# Can U mount fake rock on cement board?



## salmonslammer (Jan 28, 2001)

Or do I need to get some mesh?

Its about 16 SF area that is behind a freestanding gas fireplace....no mositure involved.


I've done a bunch of tile work, but never used the faux rock...anything I need to be aware of? Looks like a no brainer.....but I've thought that before!!


----------



## jlcrss (May 17, 2006)

Are you talking about the cultured stone? If so they say you can use cement backer board but you still have to put the mesh on top with a scratch coat prior to installing the stone. I am getting ready to do the same thing. I am gonna use the owens corning stuff they sell at home depot.


----------



## boots741 (Feb 20, 2004)

I have done it both ways, but recently down my basment we did not use the mesh, we put the cultured rock right to the cement board with no problems, this is how it turned out, did both the fireplace, and the bar..

http://www.michigan-sportsman.com/forum/showthread.php?t=202663


----------



## tdejong302 (Nov 28, 2004)

You don't need mesh on concrete backer board. Put some mortar on the wall and then butter the cultured stone and as you place it move it back and forth Kind of circular but not moving the stone. This 
helps spread the mortar. You can only do a couple feet at a time. And then let it set for atleast a day. You can see my fireplace at http://www.powellshoreslodge.com It did it about 4 years ago. I have another pic of my last project if you want to see it let me know. Good luck.

— Extracted records —
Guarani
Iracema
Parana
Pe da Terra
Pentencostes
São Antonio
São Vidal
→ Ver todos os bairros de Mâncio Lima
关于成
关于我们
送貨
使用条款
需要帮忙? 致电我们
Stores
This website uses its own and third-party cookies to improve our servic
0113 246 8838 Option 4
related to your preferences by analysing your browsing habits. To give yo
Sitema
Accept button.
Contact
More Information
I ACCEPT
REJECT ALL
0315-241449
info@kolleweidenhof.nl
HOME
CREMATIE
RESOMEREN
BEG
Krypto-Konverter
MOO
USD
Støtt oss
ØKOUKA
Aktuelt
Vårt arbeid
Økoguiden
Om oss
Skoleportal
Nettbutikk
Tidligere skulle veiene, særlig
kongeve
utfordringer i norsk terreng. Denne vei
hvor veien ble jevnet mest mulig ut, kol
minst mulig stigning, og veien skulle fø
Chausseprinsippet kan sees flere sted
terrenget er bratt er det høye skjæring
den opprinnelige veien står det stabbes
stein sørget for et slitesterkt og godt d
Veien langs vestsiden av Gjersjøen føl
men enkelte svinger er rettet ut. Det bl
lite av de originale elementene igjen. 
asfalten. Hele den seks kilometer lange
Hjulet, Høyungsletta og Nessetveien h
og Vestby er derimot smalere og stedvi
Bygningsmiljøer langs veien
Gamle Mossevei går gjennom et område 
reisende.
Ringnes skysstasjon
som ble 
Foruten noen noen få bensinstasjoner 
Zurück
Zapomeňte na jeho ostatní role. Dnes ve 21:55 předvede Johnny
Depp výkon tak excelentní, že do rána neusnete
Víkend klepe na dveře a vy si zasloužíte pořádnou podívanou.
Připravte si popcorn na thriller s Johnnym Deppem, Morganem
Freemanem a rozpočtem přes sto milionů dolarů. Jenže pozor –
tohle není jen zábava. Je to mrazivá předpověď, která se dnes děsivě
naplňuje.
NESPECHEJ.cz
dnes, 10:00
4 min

— Brief —
Copy the thread on mounting faux rock over cement board in full, word for word. The records are separate from the thread on mounting faux rock over cement board.

— Solution to the problem —
# Can U mount fake rock on cement board?



## salmonslammer (Jan 28, 2001)

Or do I need to get some mesh?

Its about 16 SF area that is behind a freestanding gas fireplace....no mositure involved.


I've done a bunch of tile work, but never used the faux rock...anything I need to be aware of? Looks like a no brainer.....but I've thought that before!!


----------



## jlcrss (May 17, 2006)

Are you talking about the cultured stone? If so they say you can use cement backer board but you still have to put the mesh on top with a scratch coat prior to installing the stone. I am getting ready to do the same thing. I am gonna use the owens corning stuff they sell at home depot.


----------



## boots741 (Feb 20, 2004)

I have done it both ways, but recently down my basment we did not use the mesh, we put the cultured rock right to the cement board with no problems, this is how it turned out, did both the fireplace, and the bar..

http://www.michigan-sportsman.com/forum/showthread.php?t=202663


----------



## tdejong302 (Nov 28, 2004)

You don't need mesh on concrete backer board. Put some mortar on the wall and then butter the cultured stone and as you place it move it back and forth Kind of circular but not moving the stone. This 
helps spread the mortar. You can only do a couple feet at a time. And then let it set for atleast a day. You can see my fireplace at http://www.powellshoreslodge.com It did it about 4 years ago. I have another pic of my last project if you want to see it let me know. Good luck.